Só os tolos têm certeza.

Só os tolos têm certeza.

Só os tolos têm certeza! Esta frase é infinitamente vulgar, e só um tolo repetirá uma máxima tão mínima. Há, portanto, quem se arrisque a contender comigo nesse particular, todavia asseguro que alguns espíritos vivem uma eternidade para compreender que não se pode alcançar uma verdade sobre este mundo de eternas mudanças. Lembro-me que há pouco tempo tinha eu uma certa medida de convicção sobre vários assuntos e que agora sairam voando pela janela da dúvida. E por que cheguei a este parecer? Descobrir por exemplo que nem mesmo os mais conceituados filósofos, sequer se permitiam a uma meia-verdade, que nem mesmo a ciência lhes convencia sobre um assunto trivial. Ao passo que alimentamos nosso campo de visão, mais cego nos sentimos com relação ao todo; o universo físico não pode ser compreendido pela humanidade. Lendo Proust, não me lembro especificamente em que ponto, ele apresenta uma visão magnífica das contradições dos sentimentos humanos, embora trate de um tema que a meu ver não tenha muita relevância para filosofia, mesmo assim, me impressionou o fato dessa aplicação, quando ele deslindando as causas das confusões mentais de um louco ciumento,diz que ao fim de um pensamento excessivamente sem importância, sua personagem relaxar com a satisfação de quem conseguira desvendar o problema da imortalidade da alma. Entre outros temas que aflige a mente de um ser que pensar, este sem dúvida é o mais penoso.

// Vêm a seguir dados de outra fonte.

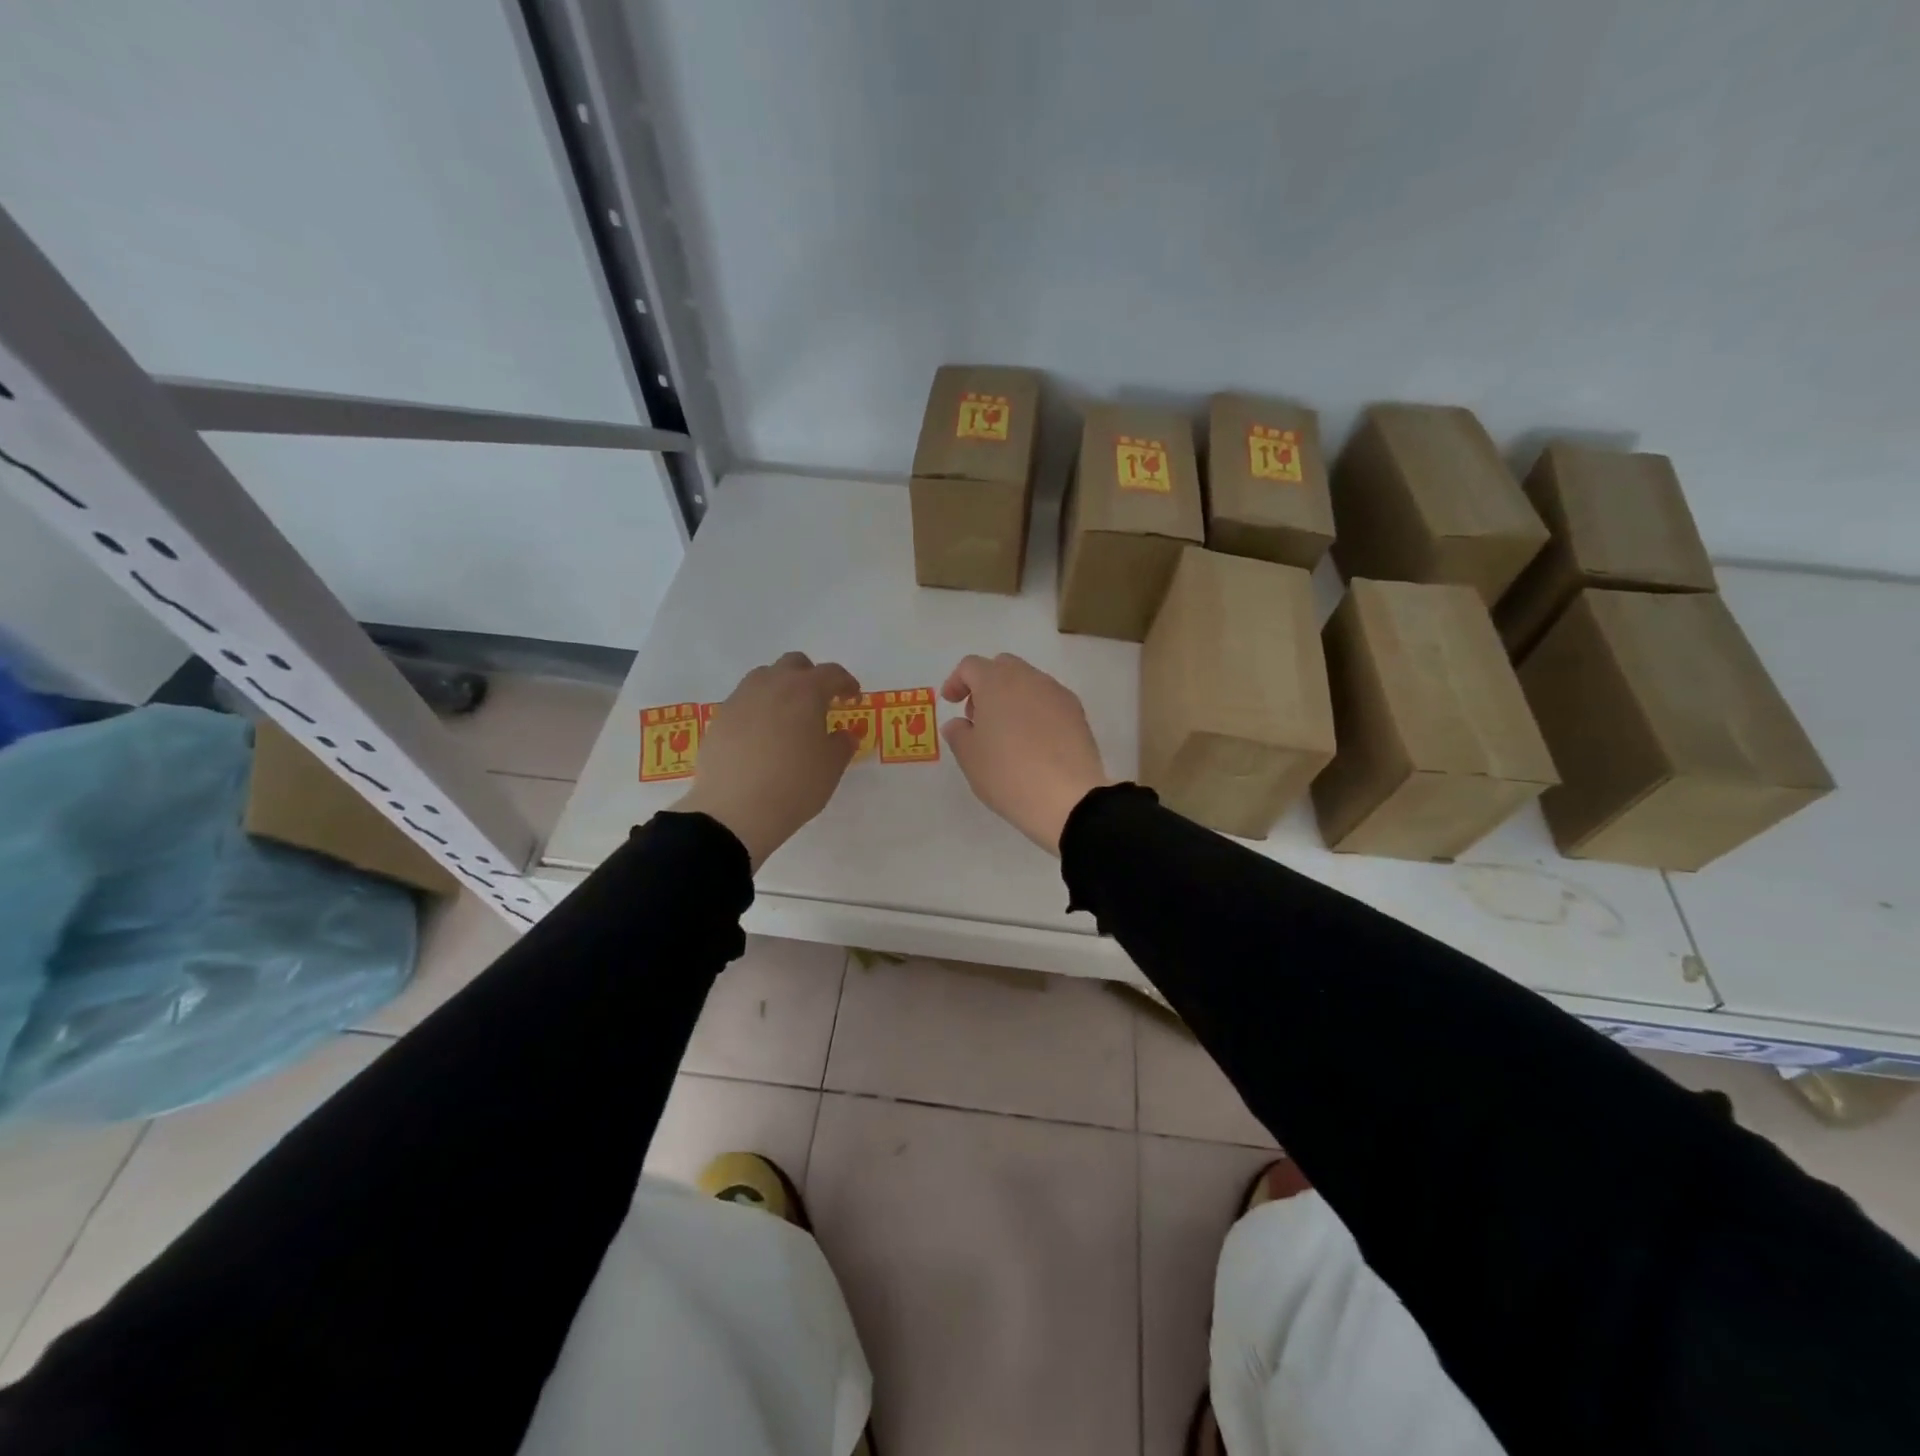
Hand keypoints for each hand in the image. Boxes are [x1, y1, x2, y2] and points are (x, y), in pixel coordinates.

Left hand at [674, 652, 860, 869]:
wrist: (734, 811)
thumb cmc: (794, 785)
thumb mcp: (831, 768)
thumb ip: (842, 745)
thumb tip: (843, 735)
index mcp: (805, 691)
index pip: (831, 674)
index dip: (846, 683)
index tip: (852, 698)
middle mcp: (771, 685)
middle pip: (794, 664)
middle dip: (810, 677)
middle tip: (819, 702)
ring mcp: (740, 699)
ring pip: (763, 678)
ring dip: (780, 689)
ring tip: (787, 717)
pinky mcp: (719, 719)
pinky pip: (743, 702)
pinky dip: (757, 710)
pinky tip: (761, 737)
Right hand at [940, 654, 1109, 853]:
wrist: (1068, 798)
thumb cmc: (1007, 774)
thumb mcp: (970, 758)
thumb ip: (958, 734)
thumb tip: (959, 724)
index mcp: (996, 682)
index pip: (971, 666)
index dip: (956, 682)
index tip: (951, 703)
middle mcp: (1029, 678)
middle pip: (1003, 667)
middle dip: (986, 684)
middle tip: (978, 716)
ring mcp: (1057, 694)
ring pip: (1029, 682)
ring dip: (1012, 697)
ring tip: (1006, 732)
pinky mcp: (1078, 713)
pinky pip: (1049, 700)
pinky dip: (1035, 710)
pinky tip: (1033, 740)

Reporto-me a este que tem machucado as vísceras daqueles que inocentemente procuram compreender o enigma mais sombrio que podemos conceber em tanto tempo de especulação mental. É, sem dúvida a nossa maior procura, desvendar a mente de Deus.

Todavia é preciso dizer, e isso em alto e bom som, que por mais que evoluamos, por mais que a ciência desenterre os cadáveres dos deuses, por mais que o ser humano se decepcione com a magia da fé, por mais que aos quatro ventos grite a razão, haverá sempre uma maioria que preferirá não abrir os olhos para andar sem o auxilio dos ídolos, dos mitos, dos cegos que guiam cegos em troca de água e pão. É, portanto, uma batalhar insalubre, esta pugna do ser vivo com o não ser morto. O homem, como um todo, não conseguirá se livrar do seu maior e mais malévolo algoz: sua consciência, e por isso criou com sangue e lágrimas, não com barro, seus ídolos, seus deuses, sua crença e sua fé no sobrenatural. E por que isto se dar? Explico eu, embora contradizendo meu próprio parecer inicial.

Tendo certeza ou não, no que tange a tirania da consciência, posso eu até certo ponto advogar. Sendo humano e tendo os meus conflitos, compreendo que ser um homem racional é algo impossível em tempo integral, necessitamos vez por outra de um descanso, de uma pausa na labuta diária que requer de nós um grau altíssimo de estresse mental. Um ser que fosse eternamente metódico e racional não seria humano, seria um deus. Por isso veio nas nossas horas de ócio, quando fugíamos da realidade atroz, demos então a luz a um mundo menos penoso, criamos um estado igualitário onde pudéssemos nos refugiar depois da fuga das intempéries do mundo físico real. O nosso refúgio a nossas crenças.